BACKGROUND: Frailty constitutes an important risk factor for adverse outcomes among older adults. In longitudinal studies on frailty, selective sample attrition may threaten the validity of results.

OBJECTIVE: To assess the impact of sample attrition on frailty index trajectories and gaps related to socio-economic status (education) therein among older adults in Europe.

METHODS: A total of 64,143 observations from 21,044 respondents (50+) from the Survey of Health, Ageing and Retirement in Europe across 12 years of follow-up (2004-2015) and subject to substantial sample attrition (59%) were analysed. We compared results of a standard linear mixed model assuming missing at random (MAR) sample attrition with a joint model assuming missing not at random sample attrition.

RESULTS: Estimated frailty trajectories of both the mixed and joint models were identical up to an age of 80 years, above which modest underestimation occurred when a standard linear mixed model was used rather than a joint model. The latter effect was larger for men than women.
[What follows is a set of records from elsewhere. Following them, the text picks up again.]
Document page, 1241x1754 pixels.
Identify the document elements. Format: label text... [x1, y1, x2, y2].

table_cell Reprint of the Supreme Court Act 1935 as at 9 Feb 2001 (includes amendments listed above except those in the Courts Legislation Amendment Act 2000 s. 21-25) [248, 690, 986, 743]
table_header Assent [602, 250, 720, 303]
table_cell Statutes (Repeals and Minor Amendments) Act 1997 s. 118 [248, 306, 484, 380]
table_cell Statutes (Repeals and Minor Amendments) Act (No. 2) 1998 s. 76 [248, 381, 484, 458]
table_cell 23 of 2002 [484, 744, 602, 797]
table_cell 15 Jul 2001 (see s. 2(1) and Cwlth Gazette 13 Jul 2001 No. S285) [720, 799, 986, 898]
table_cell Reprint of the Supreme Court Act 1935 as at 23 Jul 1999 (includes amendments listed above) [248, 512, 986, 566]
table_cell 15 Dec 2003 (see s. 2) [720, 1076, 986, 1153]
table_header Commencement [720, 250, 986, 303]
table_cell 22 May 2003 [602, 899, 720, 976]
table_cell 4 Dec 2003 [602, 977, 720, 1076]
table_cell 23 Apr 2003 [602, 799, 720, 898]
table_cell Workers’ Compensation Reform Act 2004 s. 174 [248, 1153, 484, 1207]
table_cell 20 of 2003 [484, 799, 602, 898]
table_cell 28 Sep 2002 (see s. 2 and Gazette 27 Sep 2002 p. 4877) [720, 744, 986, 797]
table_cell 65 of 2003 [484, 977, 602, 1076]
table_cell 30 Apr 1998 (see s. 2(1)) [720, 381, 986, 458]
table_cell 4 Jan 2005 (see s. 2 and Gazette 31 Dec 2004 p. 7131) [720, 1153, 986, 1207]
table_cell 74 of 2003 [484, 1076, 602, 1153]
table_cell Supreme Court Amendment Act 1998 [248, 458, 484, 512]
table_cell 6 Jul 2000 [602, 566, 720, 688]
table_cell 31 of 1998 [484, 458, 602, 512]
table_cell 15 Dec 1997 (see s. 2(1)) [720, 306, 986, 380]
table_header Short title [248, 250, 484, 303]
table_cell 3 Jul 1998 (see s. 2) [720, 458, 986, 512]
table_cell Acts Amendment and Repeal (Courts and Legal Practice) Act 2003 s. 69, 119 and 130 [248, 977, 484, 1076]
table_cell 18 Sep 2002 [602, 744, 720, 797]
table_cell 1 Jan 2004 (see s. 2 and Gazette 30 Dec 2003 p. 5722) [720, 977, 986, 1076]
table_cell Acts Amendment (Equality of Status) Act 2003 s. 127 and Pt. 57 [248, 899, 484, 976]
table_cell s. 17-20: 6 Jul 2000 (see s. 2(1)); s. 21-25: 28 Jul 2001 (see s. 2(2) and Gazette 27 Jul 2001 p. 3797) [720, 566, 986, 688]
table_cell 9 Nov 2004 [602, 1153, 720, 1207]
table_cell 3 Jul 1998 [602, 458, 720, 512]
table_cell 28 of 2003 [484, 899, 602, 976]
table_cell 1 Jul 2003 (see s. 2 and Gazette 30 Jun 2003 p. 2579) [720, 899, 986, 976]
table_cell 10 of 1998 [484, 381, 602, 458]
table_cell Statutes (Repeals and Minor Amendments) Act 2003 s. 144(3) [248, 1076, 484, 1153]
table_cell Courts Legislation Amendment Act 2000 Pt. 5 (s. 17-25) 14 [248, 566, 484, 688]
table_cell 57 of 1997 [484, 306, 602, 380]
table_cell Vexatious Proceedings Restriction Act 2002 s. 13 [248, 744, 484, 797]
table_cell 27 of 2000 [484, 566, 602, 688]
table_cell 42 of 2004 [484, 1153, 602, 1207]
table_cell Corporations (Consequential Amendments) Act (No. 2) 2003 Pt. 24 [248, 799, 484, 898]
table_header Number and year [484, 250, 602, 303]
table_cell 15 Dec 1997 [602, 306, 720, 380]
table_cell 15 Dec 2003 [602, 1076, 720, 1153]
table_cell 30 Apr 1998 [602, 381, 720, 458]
Substantial education-based inequality in frailty continued throughout old age in both the mixed and joint models.

CONCLUSION: Linear mixed models assuming MAR sample attrition provided good estimates of frailty trajectories up until high age. Thus, the validity of existing studies estimating frailty trajectories based on standard linear mixed models seems not threatened by substantial sample attrition.